The Short Term Deferral Exception

The Final Regulations generally adopt the short-term deferral rule whereby payments made within 2 1/2 months after the end of the year in which such payments vest are not subject to Section 409A. The Final Regulations clarify that an arrangement provides for deferred payment if it provides for a payment that will be made or completed after a date or event that will or may occur later than the end of the 2 1/2 month period, either because of an affirmative election or a deferral condition inherent in the terms of the contract.

Thus, for example, if a bonus is subject to a substantial risk of forfeiture until competition of three years of service and is payable upon a separation of service following the three years of service, the right to the bonus is not a short-term deferral even if the employee separates from service immediately after vesting in the bonus.

Conversely, where a plan specifies no payment date or event, or specifies only the date on which the substantial risk of forfeiture lapses, the plan may qualify for the shortterm deferral rule if payment is made within the applicable short-term deferral period.
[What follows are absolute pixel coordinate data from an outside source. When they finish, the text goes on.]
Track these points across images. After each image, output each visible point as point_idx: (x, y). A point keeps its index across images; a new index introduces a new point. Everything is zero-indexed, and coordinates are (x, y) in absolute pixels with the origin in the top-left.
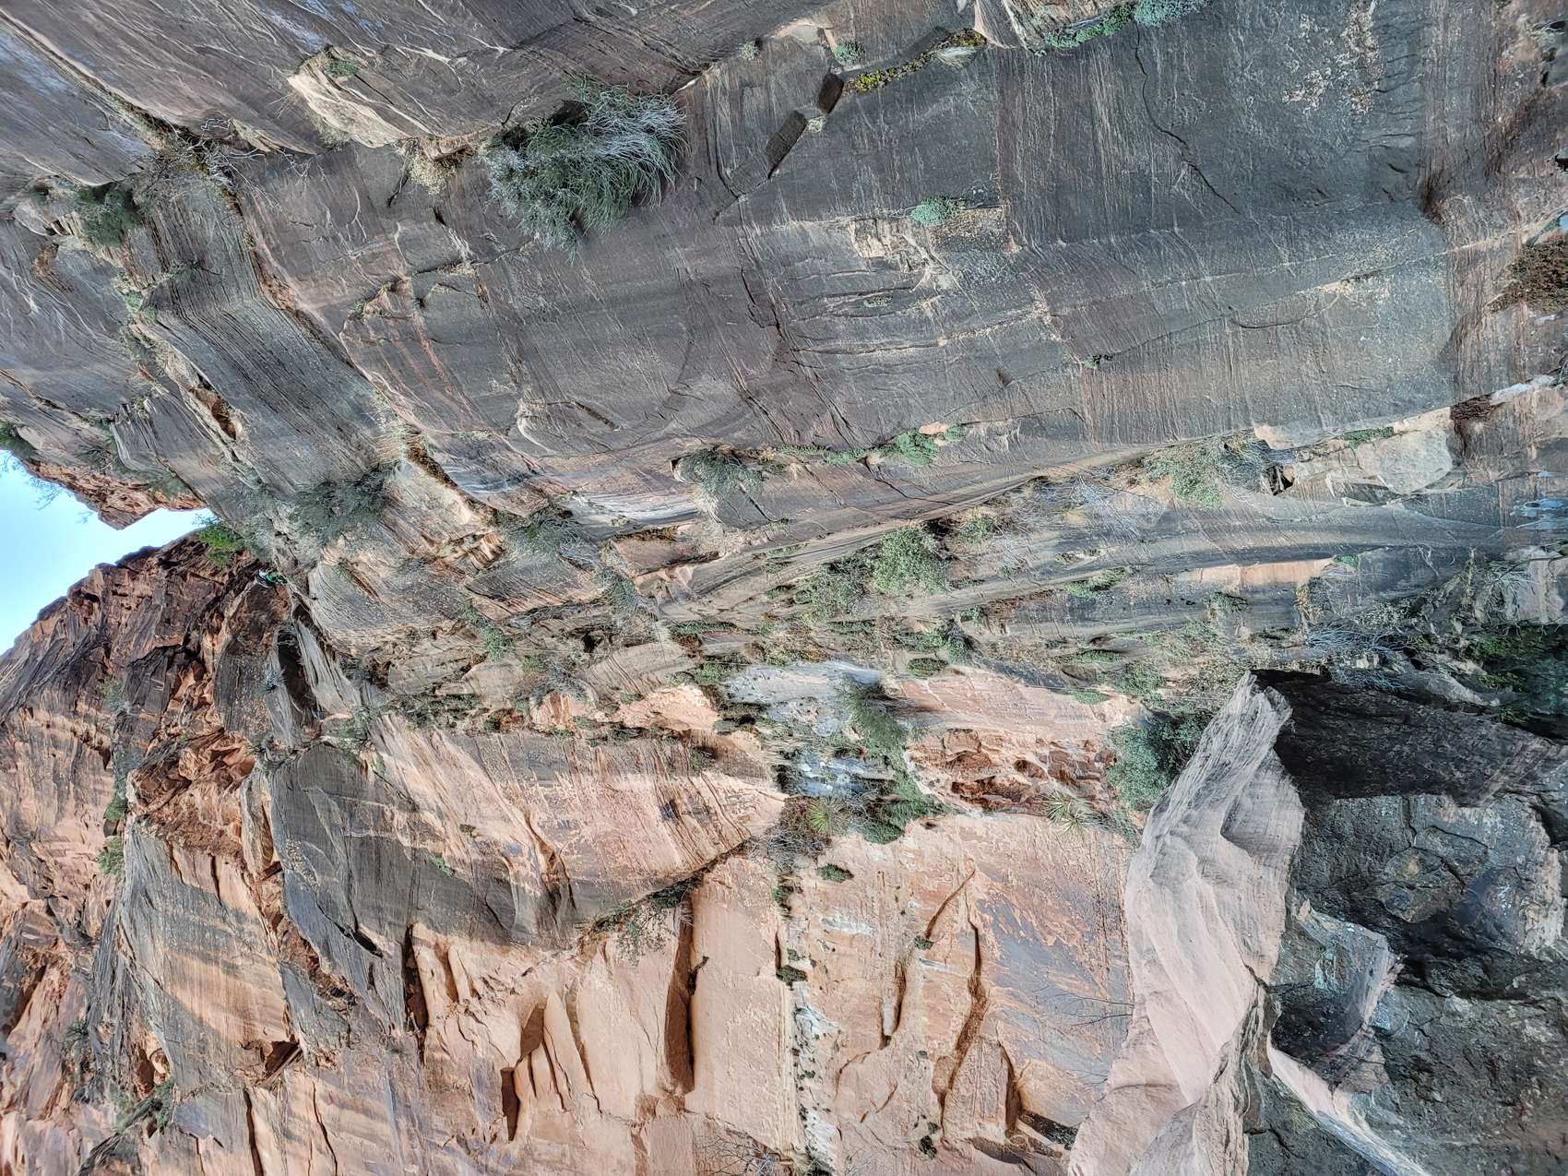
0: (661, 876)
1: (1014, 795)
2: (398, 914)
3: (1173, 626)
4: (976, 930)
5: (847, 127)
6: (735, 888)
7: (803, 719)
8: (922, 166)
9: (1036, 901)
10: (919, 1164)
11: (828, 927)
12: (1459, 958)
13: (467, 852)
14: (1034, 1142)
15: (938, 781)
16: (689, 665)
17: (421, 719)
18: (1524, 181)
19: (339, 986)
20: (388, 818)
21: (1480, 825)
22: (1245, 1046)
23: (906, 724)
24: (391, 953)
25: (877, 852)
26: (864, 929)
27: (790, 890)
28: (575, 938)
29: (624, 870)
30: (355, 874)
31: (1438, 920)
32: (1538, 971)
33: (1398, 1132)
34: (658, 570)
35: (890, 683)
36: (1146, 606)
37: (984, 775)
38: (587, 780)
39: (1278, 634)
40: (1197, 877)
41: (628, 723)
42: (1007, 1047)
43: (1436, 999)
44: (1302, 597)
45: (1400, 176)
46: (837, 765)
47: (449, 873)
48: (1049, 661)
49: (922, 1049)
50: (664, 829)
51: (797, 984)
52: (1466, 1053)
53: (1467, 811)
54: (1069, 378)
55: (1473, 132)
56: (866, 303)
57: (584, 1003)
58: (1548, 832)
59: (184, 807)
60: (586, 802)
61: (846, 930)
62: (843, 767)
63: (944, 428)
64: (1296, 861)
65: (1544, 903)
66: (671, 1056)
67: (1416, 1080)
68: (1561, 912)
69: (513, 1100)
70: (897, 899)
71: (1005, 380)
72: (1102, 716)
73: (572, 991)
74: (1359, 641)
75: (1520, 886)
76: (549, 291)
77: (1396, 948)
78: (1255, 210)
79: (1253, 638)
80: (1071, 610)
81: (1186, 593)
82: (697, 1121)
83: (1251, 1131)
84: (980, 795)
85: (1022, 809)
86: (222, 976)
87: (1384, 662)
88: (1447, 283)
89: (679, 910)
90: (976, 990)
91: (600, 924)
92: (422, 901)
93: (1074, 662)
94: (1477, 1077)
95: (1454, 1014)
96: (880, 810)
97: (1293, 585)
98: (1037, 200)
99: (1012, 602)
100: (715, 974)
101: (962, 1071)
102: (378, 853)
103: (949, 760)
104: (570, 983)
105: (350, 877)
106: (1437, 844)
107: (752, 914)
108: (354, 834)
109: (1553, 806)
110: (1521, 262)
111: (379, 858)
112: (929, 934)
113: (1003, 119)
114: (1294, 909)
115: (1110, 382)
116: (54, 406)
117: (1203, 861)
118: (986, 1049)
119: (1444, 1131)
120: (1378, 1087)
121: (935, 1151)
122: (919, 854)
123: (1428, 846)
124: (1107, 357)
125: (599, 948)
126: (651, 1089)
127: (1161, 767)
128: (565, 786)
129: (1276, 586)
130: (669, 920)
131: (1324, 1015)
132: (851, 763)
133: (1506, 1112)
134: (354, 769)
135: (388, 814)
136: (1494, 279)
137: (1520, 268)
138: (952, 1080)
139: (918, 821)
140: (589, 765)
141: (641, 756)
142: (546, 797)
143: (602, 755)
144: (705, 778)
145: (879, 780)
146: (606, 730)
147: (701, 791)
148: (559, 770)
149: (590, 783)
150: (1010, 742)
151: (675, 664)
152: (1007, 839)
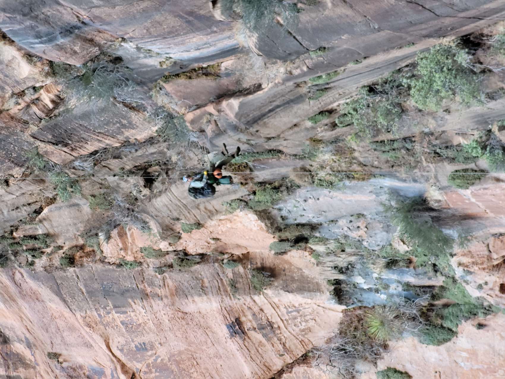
7: (354, 235)
15: (486, 283)
16: (243, 192)
17: (3, 260)
23: (451, 232)
25: (432, 354)
34: (205, 105)
35: (434, 195)
38: (158, 305)
41: (192, 250)
46: (389, 275)
50: (233, 346)
60: (159, 325)
62: (394, 277)
96: (433, 314)
103: (495, 263)
122: (473, 354)
128: (139, 312)
132: (402, 272)
139: (469, 322)
140: (159, 291)
141: (206, 280)
142: (122, 323)
143: (169, 282)
144: (266, 296)
145: (429, 287)
146: (171, 259)
147: (264, 308)
148: (132, 298)
149: (161, 308)
151: (229, 192)
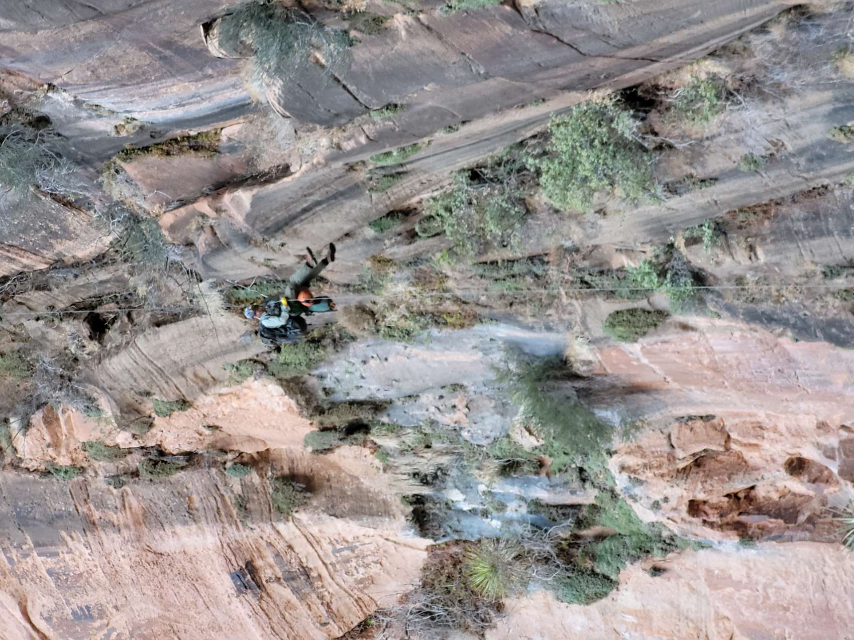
1: (787, 513)
7: (447, 419)
15: (666, 500)
23: (609, 415)
25: (577, 618)
34: (195, 200)
35: (580, 353)
37: (739, 485)
38: (112, 541)
41: (171, 446)
46: (508, 488)
48: (829, 299)
50: (241, 609)
60: (114, 575)
62: (514, 490)
84: (734, 516)
85: (800, 534)
96: (578, 552)
99: (764, 210)
103: (681, 465)
122: (644, 618)
128: (79, 553)
132: (528, 483)
139: (638, 564)
140: (114, 517)
141: (195, 497)
142: (50, 572)
143: (133, 501)
144: (298, 523)
145: (572, 506)
146: (135, 461)
147: (294, 543)
148: (67, 529)
149: (117, 545)
150: (775, 430)
151: (236, 348)
152: (781, 583)
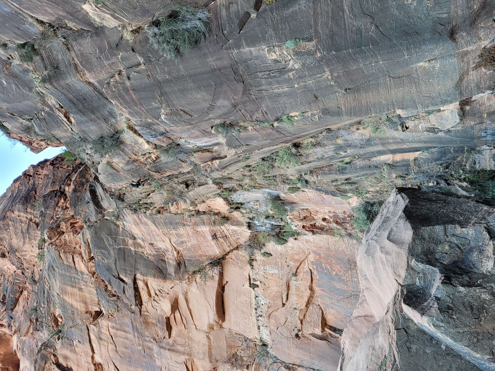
0: (212, 257)
1: (322, 229)
2: (131, 271)
3: (371, 174)
4: (311, 271)
5: (264, 16)
6: (236, 260)
7: (255, 207)
8: (288, 28)
9: (329, 261)
10: (295, 342)
11: (265, 271)
12: (461, 275)
13: (152, 252)
14: (330, 334)
15: (298, 225)
16: (219, 191)
17: (135, 211)
18: (483, 27)
19: (114, 293)
20: (127, 242)
21: (468, 234)
22: (395, 303)
23: (288, 208)
24: (130, 283)
25: (279, 248)
26: (276, 271)
27: (253, 260)
28: (186, 277)
29: (201, 256)
30: (117, 259)
31: (455, 264)
32: (486, 278)
33: (442, 328)
34: (208, 162)
35: (282, 195)
36: (362, 168)
37: (312, 223)
38: (188, 228)
39: (404, 176)
40: (379, 252)
41: (200, 210)
42: (321, 306)
43: (454, 288)
44: (412, 164)
45: (443, 27)
46: (266, 221)
47: (146, 258)
48: (332, 187)
49: (295, 307)
50: (213, 243)
51: (256, 289)
52: (463, 304)
53: (464, 229)
54: (337, 96)
55: (466, 12)
56: (271, 74)
57: (190, 296)
58: (489, 235)
59: (63, 240)
60: (188, 235)
61: (270, 272)
62: (268, 222)
63: (297, 114)
64: (410, 246)
65: (488, 257)
66: (218, 312)
67: (448, 312)
68: (493, 260)
69: (169, 326)
70: (286, 262)
71: (316, 97)
72: (349, 203)
73: (186, 293)
74: (430, 177)
75: (480, 252)
76: (169, 73)
77: (441, 272)
78: (396, 40)
79: (396, 177)
80: (339, 170)
81: (375, 164)
82: (226, 331)
83: (397, 329)
84: (311, 229)
85: (324, 233)
86: (78, 291)
87: (438, 183)
88: (458, 62)
89: (218, 267)
90: (311, 289)
91: (194, 272)
92: (139, 267)
93: (340, 187)
94: (466, 310)
95: (460, 292)
96: (280, 235)
97: (409, 160)
98: (325, 38)
99: (320, 168)
100: (230, 286)
101: (307, 313)
102: (124, 252)
103: (301, 218)
104: (185, 290)
105: (116, 260)
106: (454, 240)
107: (241, 268)
108: (116, 247)
109: (491, 227)
110: (482, 54)
111: (124, 254)
112: (296, 272)
113: (314, 12)
114: (410, 261)
115: (350, 97)
116: (14, 115)
117: (381, 247)
118: (315, 306)
119: (456, 327)
120: (436, 315)
121: (300, 338)
122: (293, 248)
123: (452, 241)
124: (349, 89)
125: (194, 280)
126: (212, 322)
127: (368, 219)
128: (181, 230)
129: (403, 160)
130: (215, 271)
131: (419, 293)
132: (271, 220)
133: (476, 321)
134: (115, 227)
135: (127, 240)
136: (473, 59)
137: (481, 56)
138: (304, 316)
139: (292, 238)
140: (189, 224)
141: (205, 220)
142: (176, 234)
143: (192, 220)
144: (225, 226)
145: (279, 225)
146: (193, 213)
147: (224, 230)
148: (179, 225)
150: (320, 212)
151: (214, 191)
152: (320, 242)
However, such a plan would generally violate Section 409A if the payment was made after the short-term deferral period. The Final Regulations also note that a provision requiring payment be made prior to the end of the short-term deferral period may not work to except the payment from Section 409A if such payment could be made in more than one taxable year.

Conclusion

Notwithstanding the issuance of the Final Regulations, Section 409A compliance remains complicated and requires specialized expertise.